The raptorial appendages of the mantis shrimp are reminiscent of the forearms of the terrestrial preying mantis, from which their name is derived. All stomatopod raptorial appendages are constructed from the same four segments; the merus, the carpus, the propus, and the dactyl. The appearance of these raptorial appendages varies (especially in regards to the dactyl component) from species to species as evolution has specialized them for killing or capturing different types of prey. Some mantis shrimp have spear like barbs on their raptorial appendages, excellent for reaching out and snagging fish out of the water column. Others have developed a hardened, club-like heal on the “elbow” of their raptorial appendages, ideal for some serious shell smashing.
The raptorial appendages of spearer (Lysiosquillina maculata) and smasher (Odontodactylus scyllarus) stomatopods. Adapted from a photo by Roy Caldwell.
Rather than using sustained crushing force to break open hard bodied prey, “smasher” stomatopods use extremely quick, forceful smashing blows delivered by the heel of their dactyls. The dactyls on the end of the stomatopod raptorial appendage are propelled forward at surprisingly high speeds and with tremendous force. In O. scyllarus, the raptorial appendages can rapidly accelerate to speeds in excess of 20 meters per second. The impact force of the O. scyllarus smasher against a flat surface was measured as high as 1500 Newtons, or nearly 340 pound force.
Furthermore, in addition to the initial impact of a smashing strike, the speed of the striking dactyl generates a phenomenon called cavitation in the water at the point of impact. Cavitation is the result of fluids moving rapidly in disparate directions.

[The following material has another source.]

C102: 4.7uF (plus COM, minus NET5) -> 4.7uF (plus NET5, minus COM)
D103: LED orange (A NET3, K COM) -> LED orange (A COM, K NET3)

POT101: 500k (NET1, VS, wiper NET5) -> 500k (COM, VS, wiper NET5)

At the interface of the fluid movement, extremely low pressures cause the formation of a cavitation bubble. As a stomatopod strikes its target, a cavitation bubble forms at the point of impact. As the bubble collapses against the target it generates an additional smashing force, as high as 590 Newtons, about 0.5 milliseconds after the dactyl’s initial hit.
Here is a high-speed video recording of O. scyllarus striking a snail shell. Notice the cavitation bubble forming and then collapsing at the point of impact:
Now here is a the same animal striking a force sensor along with the force sensor output. Notice the secondary force peak created by cavitation:
How do stomatopods generate such incredible force? It turns out that the strike mechanism is actually akin to the principals behind a crossbow. A crossbow has a latch that holds the arrow in place as force is input by ratcheting it backwards. Potential energy is built up and stored in the bow. When the latch is triggered to release, the potential energy sequestered in the bent bow is transferred to the arrow, propelling it forward.

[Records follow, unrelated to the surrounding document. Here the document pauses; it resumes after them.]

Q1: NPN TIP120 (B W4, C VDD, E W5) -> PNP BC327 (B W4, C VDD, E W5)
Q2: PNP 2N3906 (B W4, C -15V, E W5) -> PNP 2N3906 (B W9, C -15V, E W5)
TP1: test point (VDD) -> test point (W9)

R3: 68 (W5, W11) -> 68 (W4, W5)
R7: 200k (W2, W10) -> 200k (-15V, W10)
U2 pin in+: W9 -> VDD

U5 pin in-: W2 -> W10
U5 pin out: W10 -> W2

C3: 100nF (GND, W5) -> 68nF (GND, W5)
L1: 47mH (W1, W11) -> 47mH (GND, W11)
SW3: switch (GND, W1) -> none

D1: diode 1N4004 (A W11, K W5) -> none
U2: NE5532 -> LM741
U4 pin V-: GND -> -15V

Similarly, in the stomatopod’s raptorial appendage, a flexor muscle is attached to a hardened latch mechanism that holds the cocked propus and dactyl in place. Then, a large extensor muscle ratchets up force that is stored throughout the exoskeleton of the merus; particularly in specialized structures known as saddle and meral-V. Finally, the flexor muscle relaxes, releasing the latch, transferring the stored energy through a four-bar linkage mechanism, and propelling the propus and dactyl forward at ludicrous speeds.
For a while, the stomatopod strike was the fastest known movement in the animal kingdom. Recently however, it was supplanted by a trap-jaw ant. Regardless, the stomatopod achieves its strike in an aqueous medium and would totally dominate those puny ants (I’m biased, I know).
- Burrows M. 1969. The Mechanics and Neural Control of the Prey Capture Strike in the Mantid Shrimps Squilla and Hemisquilla. Zeitschrift Fuer Vergleichende Physiologie 62: 361-381.
- Patek SN, and Caldwell RL. 2005. Extreme impact and cavitation forces of a biological hammer: strike forces of the peacock mantis shrimp Odontodactylus scyllarus. The Journal of Experimental Biology 208: 3655-3664.
- Patek S, Korff W, and Caldwell R. 2004. Deadly strike mechanism of a mantis shrimp. Nature 428: 819-820.
- Patek S, Nowroozi B, Baio J, Caldwell R, and Summers A. 2007. Linkage mechanics and power amplification of the mantis shrimp’s strike. The Journal of Experimental Biology 210: 3677-3688.